My ear was getting stronger and stronger.

i kept the College du Leman yearbook, which lists the
school's official goals: "education based on the solidarity of
nations, instilling the love of peace, truth and respect for all
races and nationalities, to combine in its teaching the best of
the Anglo-American and French cultures, and be international in the human relations it would seek to foster within
its walls." There were two of everything at the school: a
tenth grade and then the French equivalent, "Seconde";
a senior year preparing for the SAT's or the 0 levels and a
"Classe Terminale" preparing for the French baccalaureate;
House prefects if they spoke English or moniteurs and monitrices if they spoke French. The director's greatest
achievement was also inscribed in the yearbook: "to assume
a heavy and thankless burden of establishing and maintaining standards of behavior which in our tormented age are
increasingly called in question without any intellectually
credible or morally viable alternative being offered to replace them." It was one year after the French student revolts
of 1968. The school was on alert.

Wealthy parents from all over the world who didn't know
what to do with their children sent them to the school. The
American oil executives in Libya and Saudi Arabia sent them
here. The South Vietnamese general. The Shah's cousin.

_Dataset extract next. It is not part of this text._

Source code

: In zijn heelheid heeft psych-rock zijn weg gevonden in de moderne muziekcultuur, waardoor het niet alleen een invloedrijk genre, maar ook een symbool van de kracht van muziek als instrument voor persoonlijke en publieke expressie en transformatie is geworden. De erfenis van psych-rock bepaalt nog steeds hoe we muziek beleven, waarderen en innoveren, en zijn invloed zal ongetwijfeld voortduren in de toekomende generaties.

There was an Iraqi boy named Karmen who liked to buy
pastries for everyone. The baker arrived at the school midmorning in his Deux Chevaux, one of those stripped-down
economy Citroens that opened from the back. Karmen was
all sad eyes and wallet, serving up beignets and pains au
chocolat to the rest of us. A few years after I left the school I
tried to look him up at the home address he had given me in
Nice. It was an office. A lot of people at the school didn't
have home addresses in the usual sense, because they were
in exile. Some people had four or five addresses, depending
on the season; they were likely to spend half the year in a big
hotel. There was Colette, French and Polynesian, whose
mother was a movie star with an apartment in Paris and a
suite at the Carleton in Cannes and a chalet in Montana,
Switzerland, where the school went to ski. Colette and I
walked through the snow to her chalet on a February evening after sunset. A caretaker opened the front door when
we started up the steps. She said hello to him, a stranger in
the dark in front of a house she only occupied a month out of every year or two. He barely recognized her. I don't know
what she expected-cocoa, or high tea, or warmth. She got
nothing from him. Colette and I didn't say a word on the
way back to the school hotel. I was thinking about our
house on Lake Minnetonka. Strangers were living in it now. I
peered at Colette through the darkness, trying to imagine
what her mother looked like in her starring role in Beauty and
the Beast. I wondered if Colette was adopted.